For those who would not settle on missions, Christmas was used against them. At Yarrabah in Queensland the “unconverted heathens” were invited to join the festivities, but their exclusion was symbolised by them walking at the back of processions, sitting at the back of the church and being the last to be served their meal.
In missionaries’ eagerness to use Christmas to spread Christianity, they started to use Aboriginal languages (with Aboriginal co-translators). At Ngukurr in southern Arnhem Land and Gunbalanya, the first church services in Aboriginal languages were Christmas services (in 1921 and 1936).
Aboriginal people loved carols, so these were the first songs translated. On the 1947 release of the Pitjantjatjara Hymnal, Christmas carols were the most popular (The First Noel sung in parts being the favourite). On Groote Eylandt, translation began with Christmas carols, nativity plays and Christmas readings in the 1950s. At Galiwin’ku on Elcho Island in Arnhem Land, the annual Christmas Drama was in Yolngu Matha from 1960.
Translation was meant to make missionary Christianity more attractive, but it opened the way for more profound cultural experimentation. Aboriginal people infused Christmas with their own traditions. On the Tiwi Islands, in 1962 there was a “Corrobboree Style” nativity on the mission told through traditional Tiwi dance. Dance traditions missionaries had previously called “pagan” were now used by Tiwi people to share the Christian celebration.
At Warruwi on the Goulburn Islands in western Arnhem Land, Maung people began “Christmas and Easter Ceremonies” from the 1960s, blending ceremonial styles with Western musical traditions as well as their own music and dance. At Wadeye, in the Northern Territory, “Church Lirrga” (“Liturgy Songs”) include Christmas music, sung in Marri Ngarr with didjeridu. The Church Lirrga share the melodies of other Marri Ngarr songs that tell of Dreamings on the Moyle River.
Many who embraced Christianity sought to express their spirituality without missionary control. At Milingimbi in the NT, Yolngu people developed a Christmas ceremony with clap sticks and dijeridu outside the mission and free of missionary interference.
At Ernabella Mission in South Australia in 1971, people began singing the Christmas story to ancient melodies, with the permission of their songmen. Senior Anangu women at Mimili, SA, later sang the Pitjantjatjara gospel to their witchetty grub tune, blending Christmas with their Dreamings and songlines.

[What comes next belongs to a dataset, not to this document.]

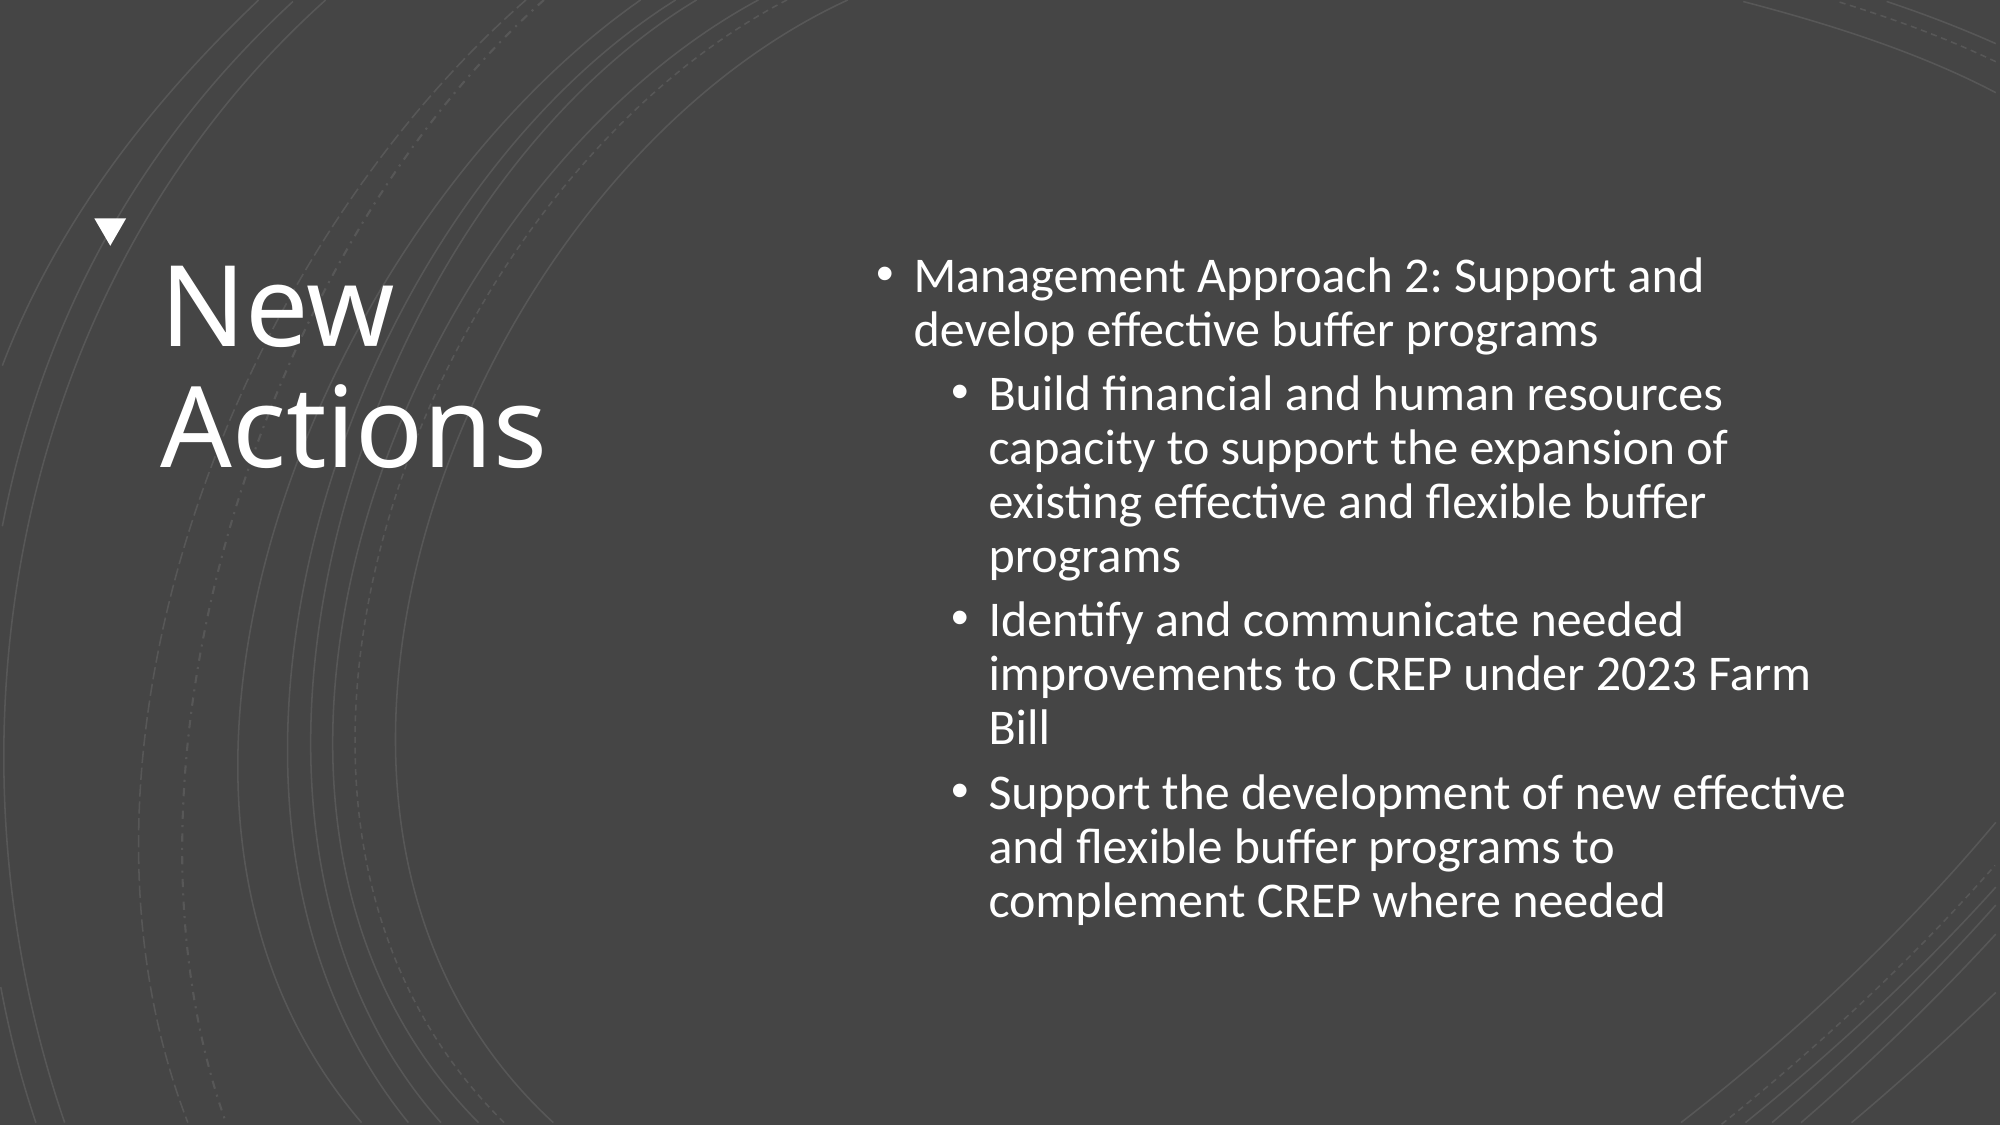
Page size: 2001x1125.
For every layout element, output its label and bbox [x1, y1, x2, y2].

text_box [0, 0, 1996, 1125]
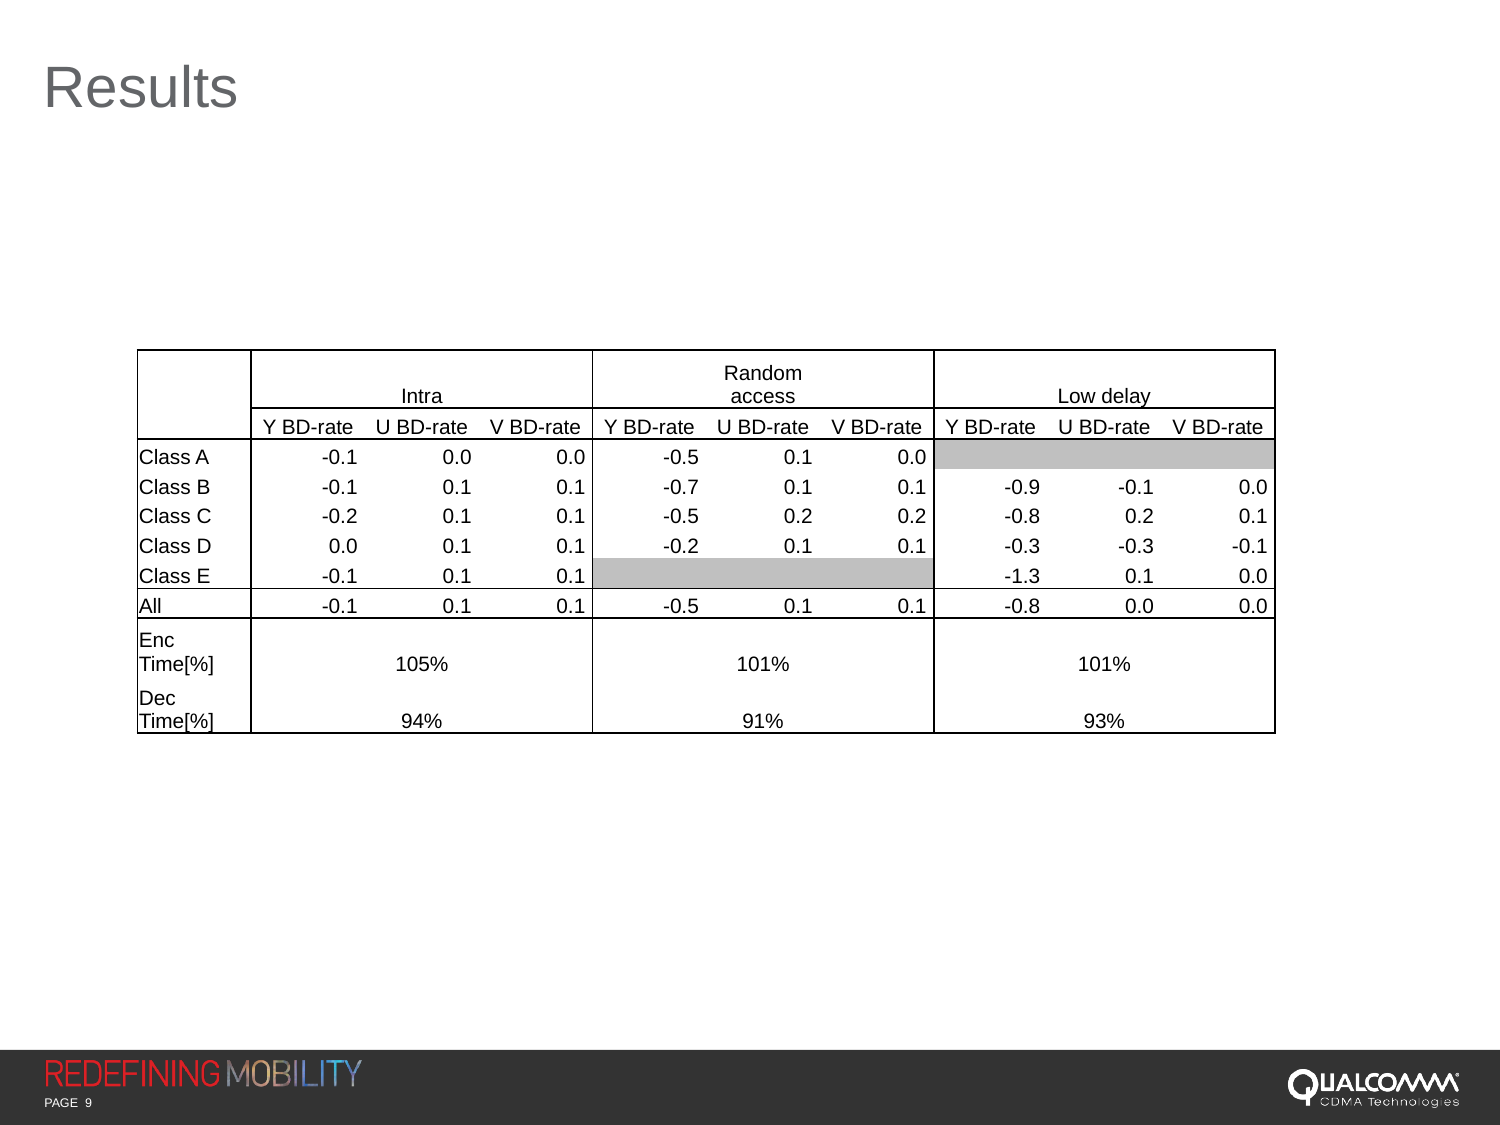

Christmas was woven into community life. Just as introduced animals found their way into Aboriginal songs and stories, Christmas became part of the seasons and landscape, as Therese Bourke explained at Pirlangimpi on the Tiwi Islands:
They used to have donkeys [here] and the donkeys used to come round in December. And my mother’s mob used to say, “they’re coming around because it’s Christmas and Jesus rode on the back of one.”
The missions transformed into “communities” under a policy framework of self-determination in the 1970s, although missionaries themselves often remained active in the communities for decades. Meanwhile, many Aboriginal people have mixed memories of the missions – fondness for some aspects, anger at others – including Christmas.
But regardless of the missionaries, Christmas became an Aboriginal celebration in its own right. Some missionaries even came to appreciate Aboriginal ways of celebrating Christmas in line with their Dreamings. Though missionaries had wanted to replace Aboriginal spirituality with a “white Christmas”, it became a season of deeper meetings of cultures.